The news of Monday’s massacre of ethnic Amharas in Mai-Kadra town in the Tigray region followed more than a week of federal government statements blaming the conflict that erupted Nov. 4 on the ruling “clique” of the Tigray regional government, the Tigray People’s Liberation Front, and counterclaims by the TPLF.

The Tigray region’s communication and transport links remain almost completely cut off, making it difficult to verify each side’s allegations. The federal government has warned journalists about reporting events “properly,” and human rights and media rights groups have expressed alarm about the arrests of several journalists.

“At least two journalists have been arrested in connection to their work, including coverage of Tigray, and continue to be detained without formal charges,” Muthoki Mumo with the Committee to Protect Journalists told The Associated Press in a statement, calling it “outrageous.”

Ethnic Tigrayans report being questioned and threatened. The African Union, based in Ethiopia, fired its ethnic Tigrayan head of security, according to a memo dated Wednesday and seen by the AP.

“We don’t go to the office because they might also arrest us,” one ethnic Tigrayan in the capital, Addis Ababa, told the AP on Thursday. “I’m in hiding, actually.”

Fears have spread in the Ethiopian diaspora. From his home in Belgium, university researcher Mekonnen Gebreslasie Gebrehiwot described his attempts to speak with family members in Addis Ababa and reach his mother and others in the Tigray region.

“They don’t want to pick their phones up,” he said of his relatives in the capital. “I try to talk to them about the situation, they think their phones are being monitored. They say, ‘We are fine, we are fine, call us later,’” and then message him separately, saying they are scared.

“I’m really afraid this might lead to ethnic attacks on Tigrayans,” said Mekonnen, who leads an association of ethnic Tigrayans. “It’s really frightening, and everywhere in the country they’re asking people to go out demonstrating for the heinous attacks that have been done by the TPLF. For me, it’s a sign of what’s coming.”

In the United States, Ethiopian writer Teodrose Fikremariam, whose family fled Ethiopia during the bloodshed of the Derg regime decades ago, saw the Amnesty International report and quickly wrote and posted a plea.
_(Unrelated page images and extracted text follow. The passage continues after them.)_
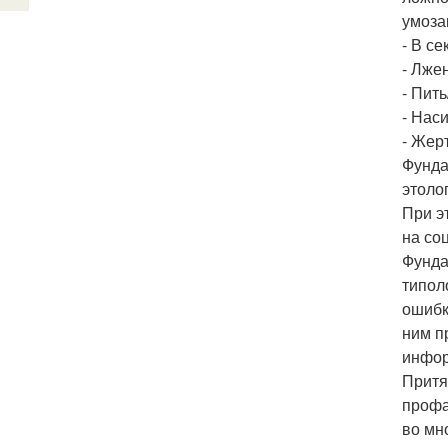
умоза
- В с
- Лже
- Пит
- Нас
- Жер
Фунда
этоло
При э
на соц
Фунда
типол
ошибке
ним п
инфор
Притя
профа
во мн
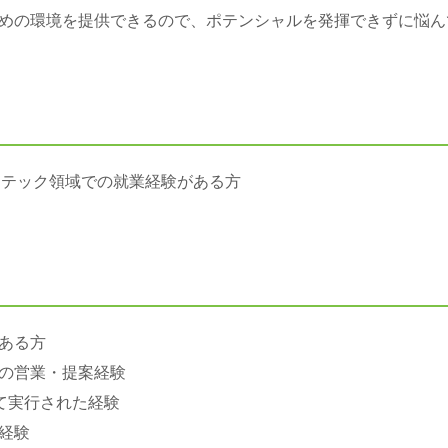
めの環境を提供できるので、ポテンシャルを発揮できずに悩ん
ールステック領域での就業経験がある方
ある方
の営業・提案経験
て実行された経験
経験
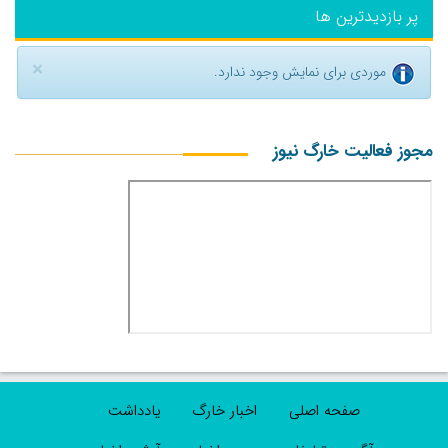
پر بازدیدترین ها
×
موردی برای نمایش وجود ندارد.
مجوز فعالیت خارگ نیوز
صفحه اصلی
اخبار خارگ
یادداشت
“What the report did not assign is blame,” he wrote. And yet, “This report has quickly been seized by those who support Abiy Ahmed and those who support the TPLF alike to spin narratives that favor their agendas; the conflict being fought on social media as much as it is fought in Tigray.”

The airwaves, he said, “are filled with selective outrage that is biased through the prism of ethnic affiliation.”

While critical of the TPLF, he said in a message to the AP that “all efforts must be undertaken by the Ethiopian government to ensure that the battle with TPLF is not construed as a battle against the people as a whole.” He said he believed that communications with the region should be restored.

With such concerns rising, the international community has begun to highlight the threat of ethnic targeting in its warnings about Ethiopia’s conflict and its pleas for peace.

“Ethnically targeted measures, hate speech and allegations of atrocities occurring in Ethiopia are deeply worrying. The demonization of ethnic groups is a vicious and lethal cycle from which Ethiopia must be spared,” European Union foreign affairs chief Josep Borrell said in a statement.

U.N. human rights chief Michelle Bachelet warned the situation in Ethiopia could “spiral totally out of control, leading to heavy casualties and destruction” and said fighting must stop immediately to prevent further atrocities.

Some fellow Africans have expressed their alarm after watching in amazement two years ago as Ethiopia transformed with sweeping political reforms that won Abiy the Nobel. Observers for months have said those reforms are slipping.

Tanzanian opposition leader Zitto Kabwe, in a warning, pointed to Ethiopia’s past. “The mistake Abiy Ahmed Ali is making on Tigray is the same mistake Mengistu and the Derg made in November 1974 to prosecute the war in Eritrea,” he tweeted. “Federal govt enjoy a short-lived triumph but that may be the beginning of the end of Ethiopia as we know it – BALKANIZATION.”